— Вы замужем? — спросила я.
— Нет, я геолог, — ответила она.
— А вы любили?
Она пожала плечами и ничего не ответила. Подозреваю, что у нее сердечная драма. Но она никогда не говорит об этом. С Тишайшим она очень робка, хотя знает больше него. Со мной — снисходительно ласкова. Мы живем с ней в отдельной палатке. Ходим в сапогах и ватниках. Вид не очень-то презентабельный. У Ксении Александровны всегда с собой вечернее платье и туфельки на шпильках. Она наряжается, когда мы едем в ближайшее село смотреть кино. Тогда она очень красивая и молодая. А ей уже тридцать восемь.
Сабанеев. Играет на гитаре и поет под Окуджаву.
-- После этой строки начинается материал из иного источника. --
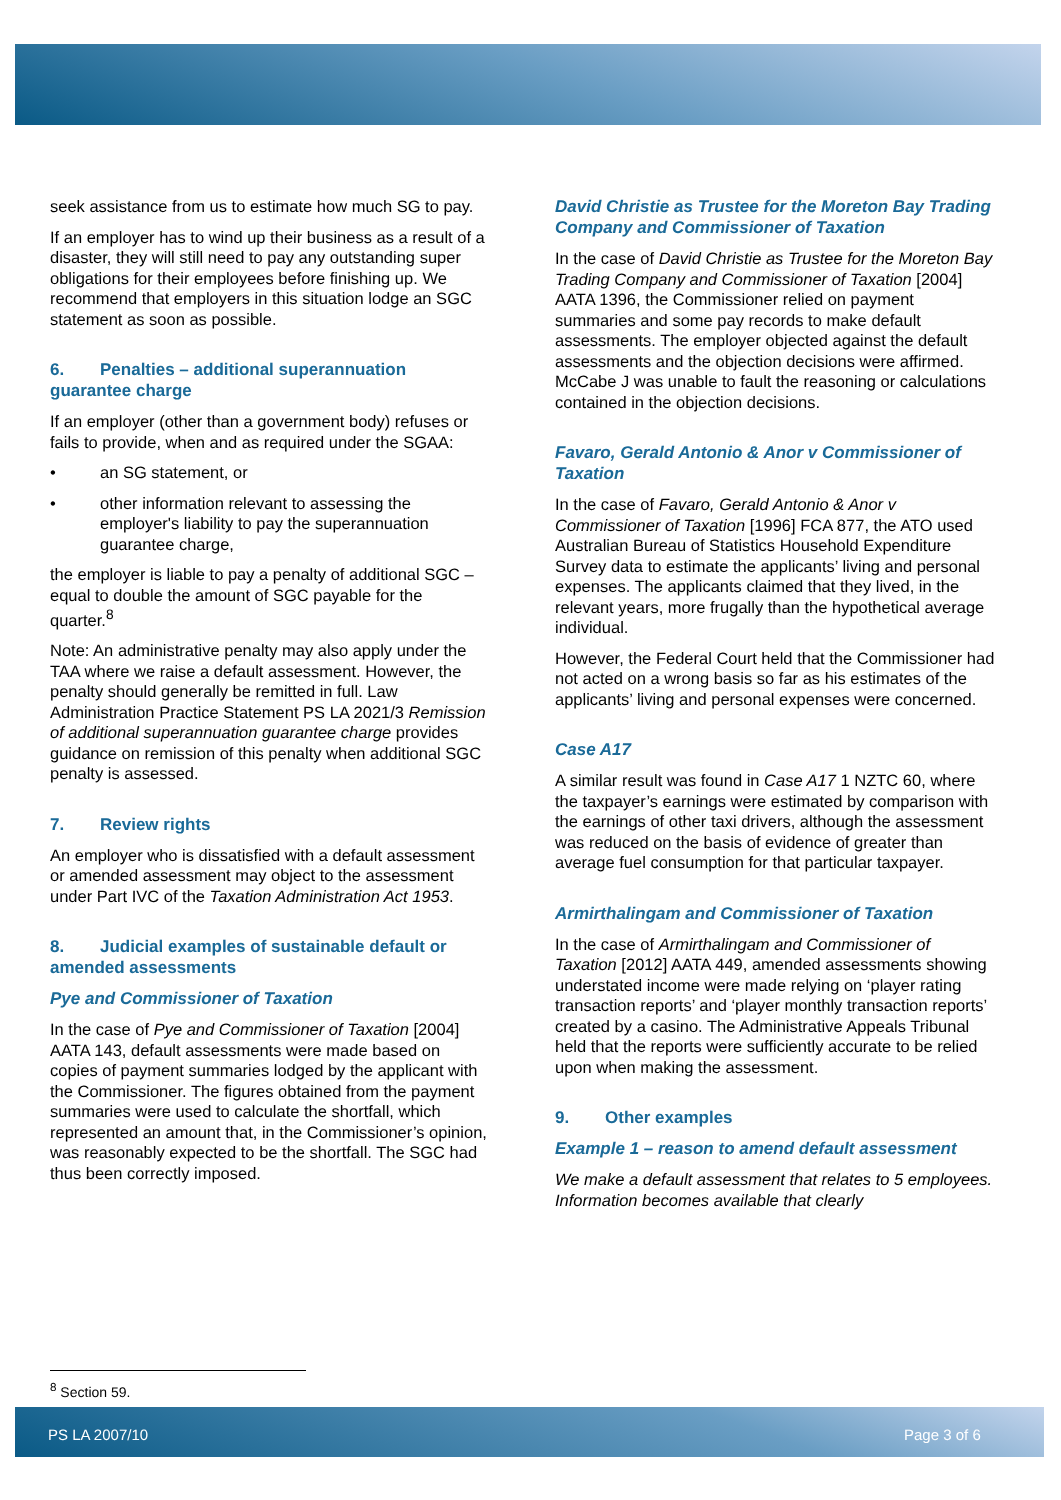seek assistance from us to estimate how much SG to pay.
If an employer has to wind up their business as a result of a disaster, they will still need to pay any outstanding super obligations for their employees before finishing up. We recommend that employers in this situation lodge an SGC statement as soon as possible.
6. Penalties – additional superannuation guarantee charge
If an employer (other than a government body) refuses or fails to provide, when and as required under the SGAA:
• an SG statement, or
• other information relevant to assessing the employer's liability to pay the superannuation guarantee charge,
the employer is liable to pay a penalty of additional SGC – equal to double the amount of SGC payable for the quarter.<sup>8</sup>
Note: An administrative penalty may also apply under the TAA where we raise a default assessment. However, the penalty should generally be remitted in full. Law Administration Practice Statement PS LA 2021/3 Remission of additional superannuation guarantee charge provides guidance on remission of this penalty when additional SGC penalty is assessed.
7. Review rights
An employer who is dissatisfied with a default assessment or amended assessment may object to the assessment under Part IVC of the Taxation Administration Act 1953.
8. Judicial examples of sustainable default or amended assessments
Pye and Commissioner of Taxation
In the case of Pye and Commissioner of Taxation [2004] AATA 143, default assessments were made based on copies of payment summaries lodged by the applicant with the Commissioner. The figures obtained from the payment summaries were used to calculate the shortfall, which represented an amount that, in the Commissioner’s opinion, was reasonably expected to be the shortfall. The SGC had thus been correctly imposed.
David Christie as Trustee for the Moreton Bay Trading Company and Commissioner of Taxation
In the case of David Christie as Trustee for the Moreton Bay Trading Company and Commissioner of Taxation [2004] AATA 1396, the Commissioner relied on payment summaries and some pay records to make default assessments. The employer objected against the default assessments and the objection decisions were affirmed. McCabe J was unable to fault the reasoning or calculations contained in the objection decisions.
Favaro, Gerald Antonio & Anor v Commissioner of Taxation
In the case of Favaro, Gerald Antonio & Anor v Commissioner of Taxation [1996] FCA 877, the ATO used Australian Bureau of Statistics Household Expenditure Survey data to estimate the applicants’ living and personal expenses. The applicants claimed that they lived, in the relevant years, more frugally than the hypothetical average individual.
However, the Federal Court held that the Commissioner had not acted on a wrong basis so far as his estimates of the applicants’ living and personal expenses were concerned.
Case A17
A similar result was found in Case A17 1 NZTC 60, where the taxpayer’s earnings were estimated by comparison with the earnings of other taxi drivers, although the assessment was reduced on the basis of evidence of greater than average fuel consumption for that particular taxpayer.
Armirthalingam and Commissioner of Taxation
In the case of Armirthalingam and Commissioner of Taxation [2012] AATA 449, amended assessments showing understated income were made relying on ‘player rating transaction reports’ and ‘player monthly transaction reports’ created by a casino. The Administrative Appeals Tribunal held that the reports were sufficiently accurate to be relied upon when making the assessment.
9. Other examples
Example 1 – reason to amend default assessment
We make a default assessment that relates to 5 employees. Information becomes available that clearly
<sup>8</sup> Section 59.
PS LA 2007/10 Page 3 of 6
Еще занимается гимнастикой по системе йогов. Иногда исчезает по ночам. Позавчера деревенская женщина принесла ему туесок молока и завернутый в полотенце рыбный пирог. Женщине лет под сорок, а Сабанееву — двадцать семь. Пирог ребята съели. Я не стала есть. Противно. А Ксения Александровна ела и даже хвалила пирог. По-моему, она ко всему относится слишком снисходительно.
Прохорчук. Стреляет папиросы у всех, даже у Ксении Александровны. Копит деньги на „Волгу“. „Тогда брошу все, катану на юг. Если с умом, там деньгу можно большую выколотить“. Из тех же соображений охотно исполняет у нас обязанности завхоза.
Коля Горбылев. Ходячая энциклопедия. Собирает гербарий, образцы пород, изучает философию и английский язык. И еще — пишет стихи, но читать их стесняется. С получки купил две бутылки коньяку и торт. Коньяк я тоже пила. Пахнет клопами. Сам Коля не пьет даже вина. Дает Прохорчуку деньги взаймы, никогда не получая их обратно. Иногда его доброта становится назойливой. Но Колю любят все, даже Тишайший.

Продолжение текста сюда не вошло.